REQUIREMENT
All of the listing, from first line to last, should be output exactly; the pictures stay out.

INPUT DATA
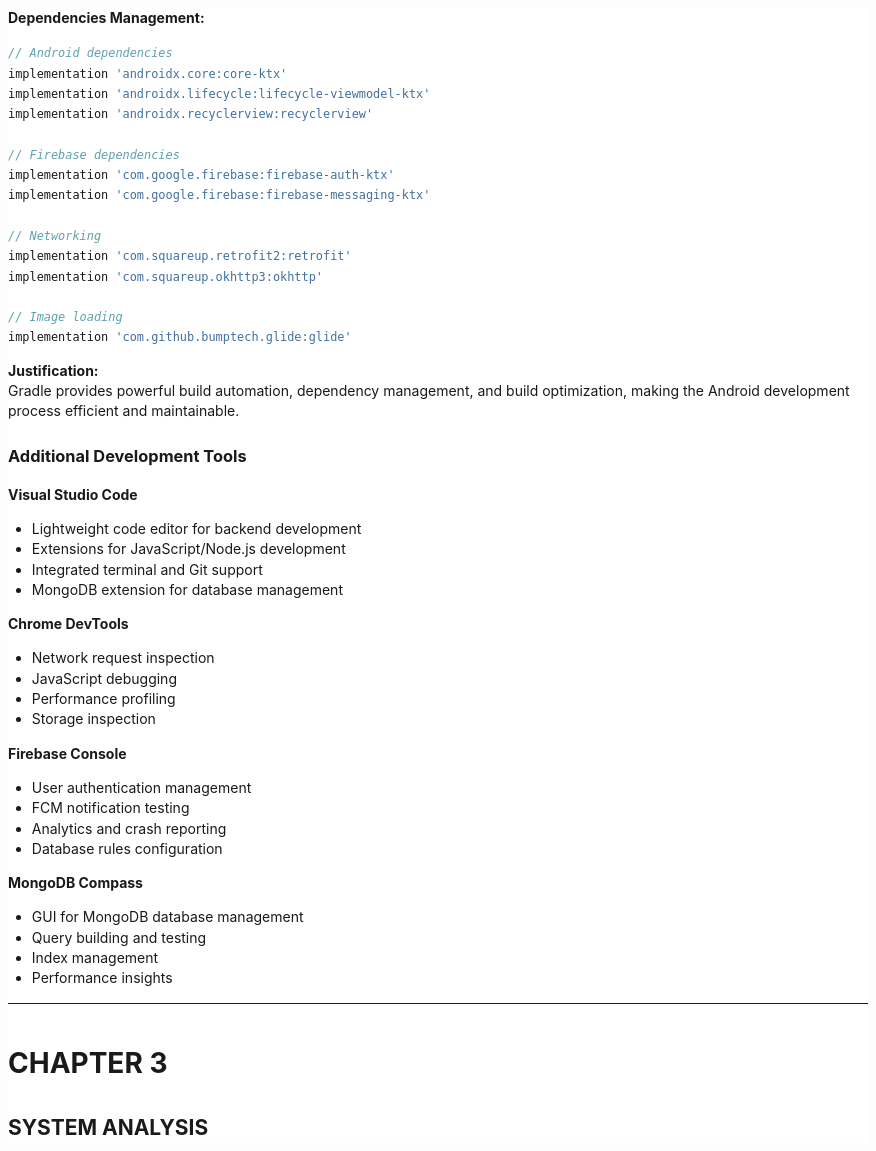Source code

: **Dependencies Management:**
```gradle
// Android dependencies
implementation 'androidx.core:core-ktx'
implementation 'androidx.lifecycle:lifecycle-viewmodel-ktx'
implementation 'androidx.recyclerview:recyclerview'

// Firebase dependencies
implementation 'com.google.firebase:firebase-auth-ktx'
implementation 'com.google.firebase:firebase-messaging-ktx'

// Networking
implementation 'com.squareup.retrofit2:retrofit'
implementation 'com.squareup.okhttp3:okhttp'

// Image loading
implementation 'com.github.bumptech.glide:glide'
```

**Justification:**  
Gradle provides powerful build automation, dependency management, and build optimization, making the Android development process efficient and maintainable.

### Additional Development Tools

**Visual Studio Code**
- Lightweight code editor for backend development
- Extensions for JavaScript/Node.js development
- Integrated terminal and Git support
- MongoDB extension for database management

**Chrome DevTools**
- Network request inspection
- JavaScript debugging
- Performance profiling
- Storage inspection

**Firebase Console**
- User authentication management
- FCM notification testing
- Analytics and crash reporting
- Database rules configuration

**MongoDB Compass**
- GUI for MongoDB database management
- Query building and testing
- Index management
- Performance insights

---

# CHAPTER 3
## SYSTEM ANALYSIS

TASK RESPONSE
Source code

: **Dependencies Management:**
```gradle
// Android dependencies
implementation 'androidx.core:core-ktx'
implementation 'androidx.lifecycle:lifecycle-viewmodel-ktx'
implementation 'androidx.recyclerview:recyclerview'

// Firebase dependencies
implementation 'com.google.firebase:firebase-auth-ktx'
implementation 'com.google.firebase:firebase-messaging-ktx'

// Networking
implementation 'com.squareup.retrofit2:retrofit'
implementation 'com.squareup.okhttp3:okhttp'

// Image loading
implementation 'com.github.bumptech.glide:glide'
```

**Justification:**  
Gradle provides powerful build automation, dependency management, and build optimization, making the Android development process efficient and maintainable.

### Additional Development Tools

**Visual Studio Code**
- Lightweight code editor for backend development
- Extensions for JavaScript/Node.js development
- Integrated terminal and Git support
- MongoDB extension for database management

**Chrome DevTools**
- Network request inspection
- JavaScript debugging
- Performance profiling
- Storage inspection

**Firebase Console**
- User authentication management
- FCM notification testing
- Analytics and crash reporting
- Database rules configuration

**MongoDB Compass**
- GUI for MongoDB database management
- Query building and testing
- Index management
- Performance insights

---

# CHAPTER 3
## SYSTEM ANALYSIS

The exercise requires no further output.